### THE REQUEST
Copy out everything from the line containing "collectors: B. Maguire & A. H. Holmgren" down to the line containing "county / district: Mono", swapping "collection date" for "date collected" and leaving the rest untouched.

══════════

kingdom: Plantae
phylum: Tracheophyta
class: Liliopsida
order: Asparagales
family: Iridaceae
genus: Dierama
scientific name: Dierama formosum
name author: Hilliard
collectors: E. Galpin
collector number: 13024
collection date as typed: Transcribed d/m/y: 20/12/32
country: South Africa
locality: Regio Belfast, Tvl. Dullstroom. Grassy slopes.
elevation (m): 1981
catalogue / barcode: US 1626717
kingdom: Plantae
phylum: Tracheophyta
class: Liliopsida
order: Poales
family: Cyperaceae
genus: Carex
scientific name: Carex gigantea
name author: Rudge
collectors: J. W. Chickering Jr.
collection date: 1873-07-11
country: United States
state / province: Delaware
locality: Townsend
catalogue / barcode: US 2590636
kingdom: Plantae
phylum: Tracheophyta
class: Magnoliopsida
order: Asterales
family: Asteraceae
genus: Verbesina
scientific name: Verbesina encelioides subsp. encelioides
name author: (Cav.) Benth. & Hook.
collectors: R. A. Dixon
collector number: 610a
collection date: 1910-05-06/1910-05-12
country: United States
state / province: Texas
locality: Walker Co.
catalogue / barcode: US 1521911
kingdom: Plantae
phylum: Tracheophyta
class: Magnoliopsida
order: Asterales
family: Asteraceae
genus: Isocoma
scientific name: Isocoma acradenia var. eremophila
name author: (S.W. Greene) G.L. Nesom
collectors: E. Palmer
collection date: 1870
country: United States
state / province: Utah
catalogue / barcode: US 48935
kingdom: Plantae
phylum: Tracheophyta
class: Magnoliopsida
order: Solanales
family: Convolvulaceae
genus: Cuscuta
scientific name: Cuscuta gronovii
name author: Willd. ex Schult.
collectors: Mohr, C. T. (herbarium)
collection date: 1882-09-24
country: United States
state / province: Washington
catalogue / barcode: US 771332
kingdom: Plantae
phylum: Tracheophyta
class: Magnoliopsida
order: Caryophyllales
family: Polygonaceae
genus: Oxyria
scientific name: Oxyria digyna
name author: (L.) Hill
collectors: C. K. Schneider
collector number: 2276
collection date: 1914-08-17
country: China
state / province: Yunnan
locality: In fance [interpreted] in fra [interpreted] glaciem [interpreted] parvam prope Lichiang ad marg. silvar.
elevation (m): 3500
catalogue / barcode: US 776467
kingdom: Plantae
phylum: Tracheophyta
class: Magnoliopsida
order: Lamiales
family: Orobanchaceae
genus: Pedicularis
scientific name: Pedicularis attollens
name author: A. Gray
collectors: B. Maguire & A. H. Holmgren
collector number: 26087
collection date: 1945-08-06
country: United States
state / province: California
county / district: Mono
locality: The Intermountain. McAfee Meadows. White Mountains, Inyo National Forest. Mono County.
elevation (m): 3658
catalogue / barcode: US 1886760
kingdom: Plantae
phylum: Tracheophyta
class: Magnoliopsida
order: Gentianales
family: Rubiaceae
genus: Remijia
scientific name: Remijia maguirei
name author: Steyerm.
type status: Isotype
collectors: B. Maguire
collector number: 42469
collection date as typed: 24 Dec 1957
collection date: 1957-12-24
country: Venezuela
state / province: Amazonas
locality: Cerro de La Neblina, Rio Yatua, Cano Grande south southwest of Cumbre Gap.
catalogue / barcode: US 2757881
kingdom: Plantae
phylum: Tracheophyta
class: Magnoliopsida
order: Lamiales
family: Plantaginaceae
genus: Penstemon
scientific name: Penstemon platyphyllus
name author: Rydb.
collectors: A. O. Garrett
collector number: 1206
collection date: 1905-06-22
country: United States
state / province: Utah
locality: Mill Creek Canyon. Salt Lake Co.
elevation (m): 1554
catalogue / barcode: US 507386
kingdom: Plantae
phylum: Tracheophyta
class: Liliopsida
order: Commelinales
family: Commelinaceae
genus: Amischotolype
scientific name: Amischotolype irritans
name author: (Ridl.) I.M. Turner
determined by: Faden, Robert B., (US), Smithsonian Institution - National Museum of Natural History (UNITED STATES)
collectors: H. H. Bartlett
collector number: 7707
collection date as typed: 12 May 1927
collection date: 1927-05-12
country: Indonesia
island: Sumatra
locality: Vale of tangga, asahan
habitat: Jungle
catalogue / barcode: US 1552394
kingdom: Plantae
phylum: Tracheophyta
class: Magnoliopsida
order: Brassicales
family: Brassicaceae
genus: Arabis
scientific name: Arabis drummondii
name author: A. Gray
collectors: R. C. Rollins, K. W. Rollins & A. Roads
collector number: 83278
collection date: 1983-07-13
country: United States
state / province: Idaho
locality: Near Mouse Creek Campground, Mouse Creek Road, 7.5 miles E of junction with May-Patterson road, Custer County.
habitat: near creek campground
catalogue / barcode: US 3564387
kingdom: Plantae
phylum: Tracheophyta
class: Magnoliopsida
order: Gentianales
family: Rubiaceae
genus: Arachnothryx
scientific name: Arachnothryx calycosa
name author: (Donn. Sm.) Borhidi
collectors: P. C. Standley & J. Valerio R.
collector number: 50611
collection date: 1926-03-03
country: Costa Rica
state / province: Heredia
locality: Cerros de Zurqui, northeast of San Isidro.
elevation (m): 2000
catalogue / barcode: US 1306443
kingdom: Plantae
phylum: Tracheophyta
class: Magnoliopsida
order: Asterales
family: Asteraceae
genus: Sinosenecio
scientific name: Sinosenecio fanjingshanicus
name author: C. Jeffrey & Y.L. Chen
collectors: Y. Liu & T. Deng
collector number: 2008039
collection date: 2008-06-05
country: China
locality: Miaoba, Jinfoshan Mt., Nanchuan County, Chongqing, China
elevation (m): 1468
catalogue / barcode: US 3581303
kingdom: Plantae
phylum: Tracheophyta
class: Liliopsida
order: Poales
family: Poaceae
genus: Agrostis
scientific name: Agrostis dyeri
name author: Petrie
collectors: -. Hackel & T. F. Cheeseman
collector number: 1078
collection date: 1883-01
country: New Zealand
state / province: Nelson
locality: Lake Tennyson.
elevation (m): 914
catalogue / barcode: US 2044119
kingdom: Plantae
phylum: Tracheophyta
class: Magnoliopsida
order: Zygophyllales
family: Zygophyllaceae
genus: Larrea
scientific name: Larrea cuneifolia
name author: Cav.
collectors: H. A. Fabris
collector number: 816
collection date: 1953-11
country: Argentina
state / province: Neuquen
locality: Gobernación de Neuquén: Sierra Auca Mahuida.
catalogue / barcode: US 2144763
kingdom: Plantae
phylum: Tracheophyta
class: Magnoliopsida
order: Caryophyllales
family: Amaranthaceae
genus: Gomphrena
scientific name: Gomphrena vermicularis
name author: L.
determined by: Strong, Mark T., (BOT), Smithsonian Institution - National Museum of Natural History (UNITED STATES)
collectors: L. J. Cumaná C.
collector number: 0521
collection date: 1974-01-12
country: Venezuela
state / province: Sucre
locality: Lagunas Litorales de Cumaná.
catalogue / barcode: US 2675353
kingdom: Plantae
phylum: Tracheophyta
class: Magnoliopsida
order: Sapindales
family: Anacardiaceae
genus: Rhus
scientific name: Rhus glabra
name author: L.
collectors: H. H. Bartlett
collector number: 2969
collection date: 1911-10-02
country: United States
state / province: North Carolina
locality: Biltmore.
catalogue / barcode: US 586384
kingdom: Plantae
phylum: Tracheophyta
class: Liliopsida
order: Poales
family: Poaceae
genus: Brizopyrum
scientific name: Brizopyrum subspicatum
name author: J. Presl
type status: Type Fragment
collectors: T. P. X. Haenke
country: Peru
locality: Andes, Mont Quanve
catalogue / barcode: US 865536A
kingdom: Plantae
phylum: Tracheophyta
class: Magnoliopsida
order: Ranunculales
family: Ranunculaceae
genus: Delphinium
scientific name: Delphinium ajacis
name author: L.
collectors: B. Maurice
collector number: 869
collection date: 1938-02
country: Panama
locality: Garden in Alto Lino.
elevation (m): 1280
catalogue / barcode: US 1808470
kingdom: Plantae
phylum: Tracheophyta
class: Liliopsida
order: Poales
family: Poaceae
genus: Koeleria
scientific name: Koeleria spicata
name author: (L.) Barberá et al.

══════════

### WRITTEN SOLUTION
collectors: B. Maguire & A. H. Holmgren
collector number: 26087
date collected: 1945-08-06
country: United States
state / province: California
county / district: Mono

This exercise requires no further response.